ASSIGNED TASK »
Gather each line of the entries below that includes "could".

═══ INPUT DATA

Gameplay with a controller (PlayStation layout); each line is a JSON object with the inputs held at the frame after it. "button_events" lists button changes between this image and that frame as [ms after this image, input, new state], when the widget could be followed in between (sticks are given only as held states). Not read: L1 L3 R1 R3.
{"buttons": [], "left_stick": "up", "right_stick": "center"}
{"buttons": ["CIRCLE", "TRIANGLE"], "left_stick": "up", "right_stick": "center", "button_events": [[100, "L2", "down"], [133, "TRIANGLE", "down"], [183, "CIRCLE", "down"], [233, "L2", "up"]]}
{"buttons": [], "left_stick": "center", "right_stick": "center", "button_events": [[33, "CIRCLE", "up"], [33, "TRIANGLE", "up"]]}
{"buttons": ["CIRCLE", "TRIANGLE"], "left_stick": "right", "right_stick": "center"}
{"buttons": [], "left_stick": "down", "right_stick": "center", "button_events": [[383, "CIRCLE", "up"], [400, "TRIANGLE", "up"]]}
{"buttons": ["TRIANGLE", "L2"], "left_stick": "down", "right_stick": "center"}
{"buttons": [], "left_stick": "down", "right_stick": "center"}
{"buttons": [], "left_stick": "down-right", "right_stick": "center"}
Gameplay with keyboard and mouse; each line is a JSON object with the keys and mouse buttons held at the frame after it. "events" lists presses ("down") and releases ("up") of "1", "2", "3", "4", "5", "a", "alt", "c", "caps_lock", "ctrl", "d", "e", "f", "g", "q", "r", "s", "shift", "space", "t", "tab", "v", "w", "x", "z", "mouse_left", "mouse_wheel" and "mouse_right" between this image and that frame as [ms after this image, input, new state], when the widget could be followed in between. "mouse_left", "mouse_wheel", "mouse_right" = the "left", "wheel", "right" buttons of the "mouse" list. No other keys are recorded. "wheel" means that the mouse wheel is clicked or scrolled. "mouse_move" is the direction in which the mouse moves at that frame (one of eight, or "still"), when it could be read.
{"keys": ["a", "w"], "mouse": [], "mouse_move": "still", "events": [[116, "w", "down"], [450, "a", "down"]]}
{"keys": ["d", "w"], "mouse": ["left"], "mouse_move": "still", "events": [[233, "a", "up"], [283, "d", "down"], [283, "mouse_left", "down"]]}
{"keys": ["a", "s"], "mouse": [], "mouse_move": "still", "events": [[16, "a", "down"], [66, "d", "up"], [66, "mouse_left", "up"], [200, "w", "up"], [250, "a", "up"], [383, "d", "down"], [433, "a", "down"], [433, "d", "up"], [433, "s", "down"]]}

══════

SOLUTION TO THE EXERCISE »
Gameplay with a controller (PlayStation layout); each line is a JSON object with the inputs held at the frame after it. "button_events" lists button changes between this image and that frame as [ms after this image, input, new state], when the widget could be followed in between (sticks are given only as held states). Not read: L1 L3 R1 R3.
Gameplay with keyboard and mouse; each line is a JSON object with the keys and mouse buttons held at the frame after it. "events" lists presses ("down") and releases ("up") of "1", "2", "3", "4", "5", "a", "alt", "c", "caps_lock", "ctrl", "d", "e", "f", "g", "q", "r", "s", "shift", "space", "t", "tab", "v", "w", "x", "z", "mouse_left", "mouse_wheel" and "mouse_right" between this image and that frame as [ms after this image, input, new state], when the widget could be followed in between. "mouse_left", "mouse_wheel", "mouse_right" = the "left", "wheel", "right" buttons of the "mouse" list. No other keys are recorded. "wheel" means that the mouse wheel is clicked or scrolled. "mouse_move" is the direction in which the mouse moves at that frame (one of eight, or "still"), when it could be read.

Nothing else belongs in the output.